Mon, 06/16/2014 - 12:29

In the energy-concerned world today, many homeowners are turning to a more efficient and sustainable lifestyle that not only saves them money, but benefits the environment around them as well. Many methods for achieving this involve technological innovations such as radiant heaters that conserve costly natural resources, but others are as simple as shutting a running faucet off while brushing ones teeth.
Besides installing the best heating system in a house, people have many other options to reduce their reliance on external factors. Simple alterations in everyday procedures combined with upgrades to a house and yard can completely change homeowners' lives.
Keeping food on the table
While advancements in technology are providing people with ways to efficiently warm a house using radiant heat or keep the lights on with solar panels on the roof, there's one problem that machinery still can't solve - food supply. However, there are natural solutions for keeping food on the table. Communities could come together to maintain a food forest in their neighborhoods just as Seattle residents have done, according to Inhabitat.
In the 1970s the city of Seattle allowed the public to grow food on city land, and all these years later it's starting to pay off, reported the source. The Beacon Food Forest is in full bloom, as every level of the forest is cultivated for the sole purpose of providing nourishment to the residents around it. From the treetops to the forest floor, everything is edible. Whether it's the nuts hanging from the branches or the vines wrapped around the trunk, every species serves a beneficial purpose.
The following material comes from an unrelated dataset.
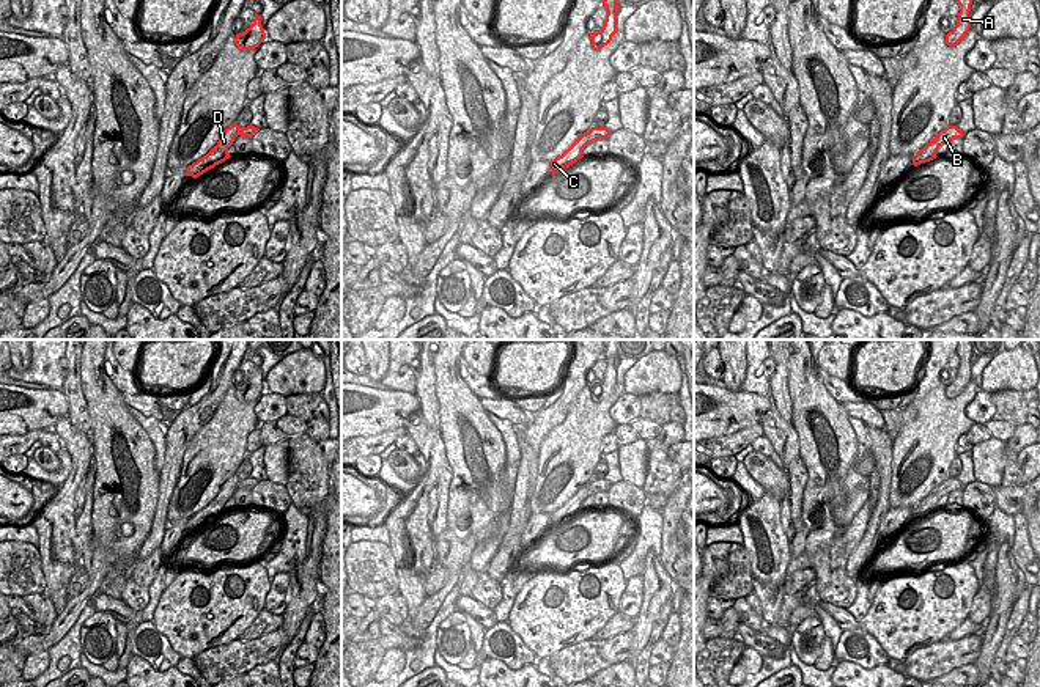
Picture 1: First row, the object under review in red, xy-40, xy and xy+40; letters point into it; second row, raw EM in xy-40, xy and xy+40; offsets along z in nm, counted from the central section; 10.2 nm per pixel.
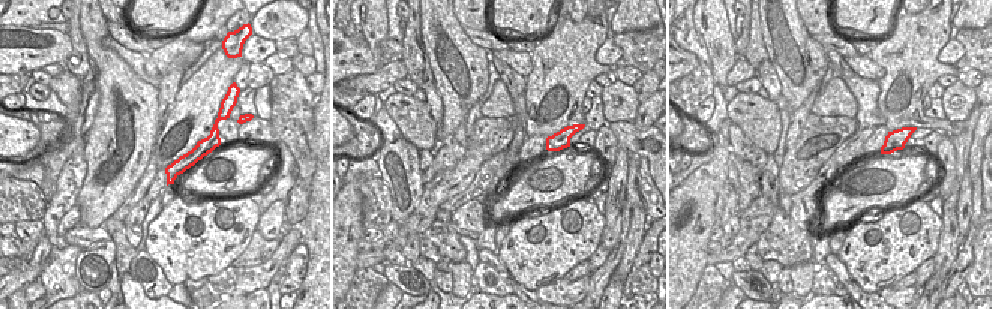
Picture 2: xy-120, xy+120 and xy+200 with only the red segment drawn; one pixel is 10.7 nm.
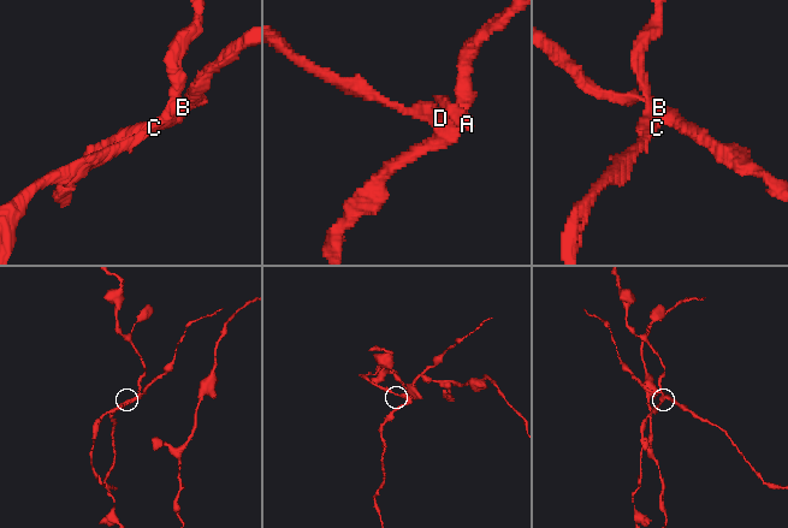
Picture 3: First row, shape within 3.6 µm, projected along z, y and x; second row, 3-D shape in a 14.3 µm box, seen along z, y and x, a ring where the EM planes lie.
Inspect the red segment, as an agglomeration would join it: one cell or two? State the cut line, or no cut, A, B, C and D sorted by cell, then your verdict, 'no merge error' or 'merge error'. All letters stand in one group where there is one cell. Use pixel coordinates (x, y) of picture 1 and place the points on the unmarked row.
xy+40 (925, 497), (932, 511) | A C D / B | merge error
"A food forest is a gardening technique or land management system, which mimics a woodland ecosystem by substituting edible trees, shrubs, perennials and annuals," said Beacon Food Forest co-founder, Glen Herlihy according to Inhabitat.
Besides providing naturally grown fruits and vegetables to a community for free, the food forest is meant to also be a social gathering place for members of the neighborhood, stated the Seattle Department of Neighborhoods.
Once the forest takes root, it becomes self-sustaining, requiring significantly less upkeep. The green garden doesn't need constant watering, weeding or fertilizing thanks to the chosen selection of plants within. When the food forest becomes independent, residents of the area can use the space to gather for events or to help each other in emergencies, becoming more reliant on one another for support.
The little things count as wellReplacing a forced air heating system and building a water cistern to collect rainwater are great ways to save money on energy and water bills. Little adjustments in life help too, as their benefits accumulate over time.
Some homeowners recycle all of their excess paper, but not everyone is taking part in the easy green habit. People can save a couple of trees by making an effort to remove their mailing addresses from the lists of junk mail senders, reported Apartment Therapy.
To save on their power bills, homeowners can switch all of their lights to energy-saving bulbs and connect power strips to all of their outlets to prevent a runoff of electricity, much like traditional heating systems with leaks in ventilation shafts. Replacing a toilet with a more water-efficient one and hanging wet clothes from a clothes line or rack instead of throwing them in the dryer are other ways resource conservatives can prevent excess waste.
As natural resources become more expensive and scarce, the demand for alternative solutions will increase. Some projects, like the food forest, takes years to see significant results, but installing equipment such as radiant heaters is as easy as making the appointment and reaping immediate rewards.